Monitoring the pathogen load of waste milk is essential in the prevention of passing disease on to calves. Measures that help to assess pathogen load include bacteria counts, Somatic Cell Count (SCC), and pH.

Bacteria Counts should be evaluated both pre and post pasteurization. The goal is to be feeding milk with SPC levels <20,000 CFU/ml. However, even if you may be meeting those goals post pasteurization, if pathogen counts were super high before pasteurization you are now feeding large amounts of dead bacteria to the calf.

We do not necessarily know the effects of feeding large amounts of dead bacteria to calves, however, we can speculate from studies done on other species. Although it has not yet been shown to be a problem in calves, studies in rats have shown that ingestion of high endotoxin levels from dead coliform bacteria may be harmful, especially if these endotoxins leak through the gut barrier into the bloodstream, causing systemic endotoxemia.

Best case scenario is to pay attention to cleanliness protocols around harvesting, transporting, storing, and feeding waste milk to ensure pathogen levels stay low.

High SCC is often associated with waste milk as it is harvested from hospital pens. Milk with high SCC is often associated with low milk solids and low milk protein. Best practices for reducing SCC of waste milk include management and improvements in the health and immunity of the lactating herd. In fact, it is probably a good sign if you don’t have adequate amounts of waste milk to feed all your calves. 

pH is one of the quickest and easiest ways to tell if the milk has spoiled. Normal milk pH is about 6.5. As the milk begins to spoil initially the pH will drop, and then it will rise depending on the stage of spoilage, time, temperature, and number of bacteria present.
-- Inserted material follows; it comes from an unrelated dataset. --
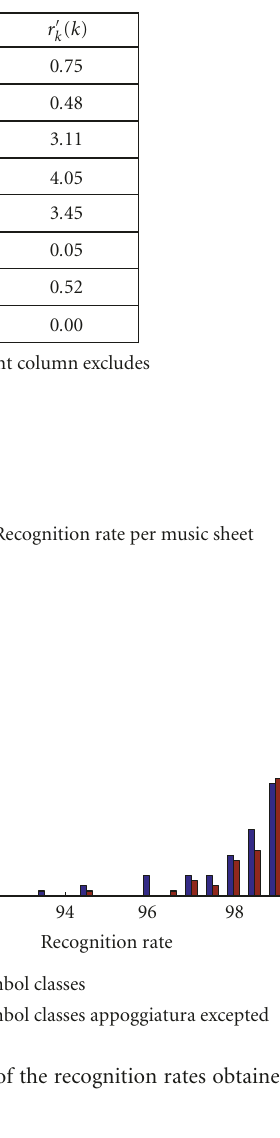
Table 5: Recognition rates per class.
Discard milk with a pH of <6.3 or >7.0.



One of the major obstacles associated with feeding waste milk is consistency. Even on one farm, waste milk may come from many sources. Fresh cow milk, high SCC milk, milk from treated cows, diluted with wash water, and possibly even milk from different breeds of cattle. It is important to minimize the variability as much as possible to avoid digestive upset in the calves.

A Brix Refractometer is a handy tool for assessing variability of waste milk. A brix reading is not an exact reading of the solids level; however, it can be helpful in establishing a baseline for whether waste milk needs to be balanced with a milk replacer.
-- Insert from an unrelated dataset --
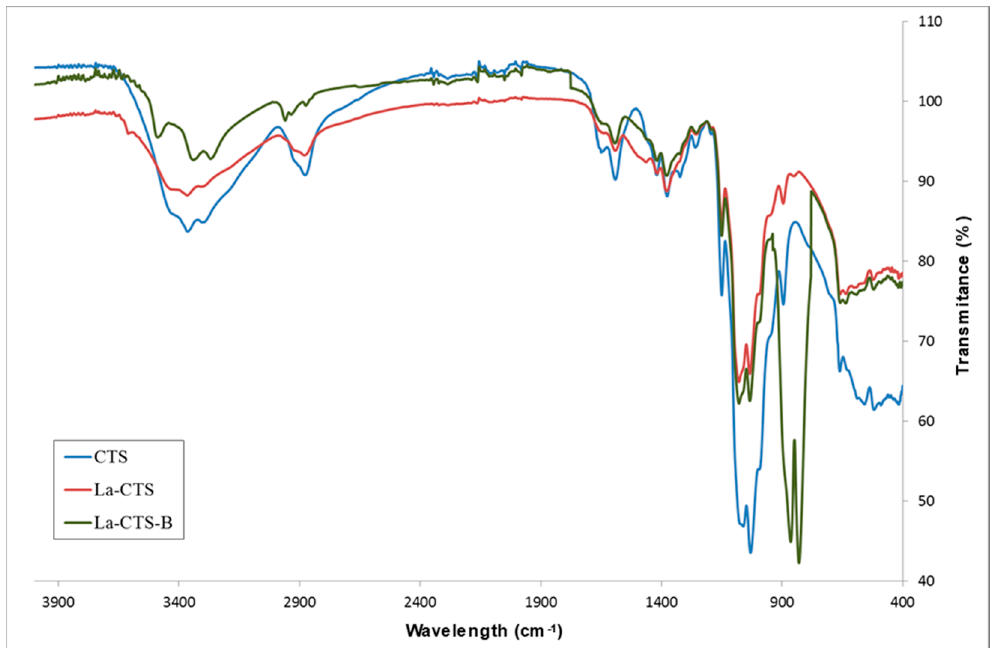
Figure 1. The FTIR spectra of unmodified chitosan (CTS); chitosan attached with La(III) before (La-CTS) and after (LA-CTS-B) boron adsorption.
Periodic component testing is also beneficial in establishing an effective feeding protocol including waste milk. Like many other concepts in nutrition, although heavily based in science, there is some art to successfully feeding waste milk in a manner where calves perform well. 

Some calf raisers may choose to wait to feed waste milk to calves older than 2 weeks of age to avoid issues that may arise from any inconsistencies in their waste milk.
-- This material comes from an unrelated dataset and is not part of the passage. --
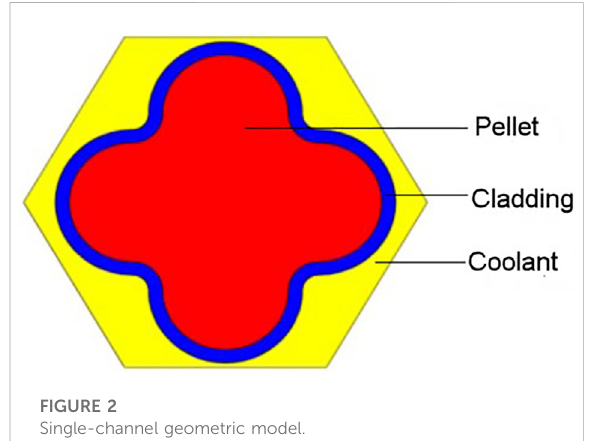
FIGURE 2 Single-channel geometric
Evaluation of current research suggests that feeding waste milk containing antibiotics to calves may shift the intestinal microbiome, interfere with the proper formation of intestinal epithelium and mucosal later, disrupt formation of lymphoid structures and prevent the differentiation of immune cells.  Resulting in possible negative effects on the health of the calf as well as to the health of the global public.

In cases where milk that is tainted with antibiotics must be fed to calves it is always a good idea too provide a probiotic supplement that will help to nurture the calf’s microbiome and repair any damage that might be done to the intestinal wall. Feeding Surveillance Calf during the pre weaning phase and Tomahawk iL at weaning is one way to accomplish just that.

Future research may provide us some alternative treatments that may help reduce the contamination of discarded milk with antibiotics.


Calf feeding is not a one size fits all kind of business. While waste milk may work well for one operation, milk replace might be a better choice for another.  Crunch the numbers and account for management practices that may be needed if you were to choose to feed waste milk.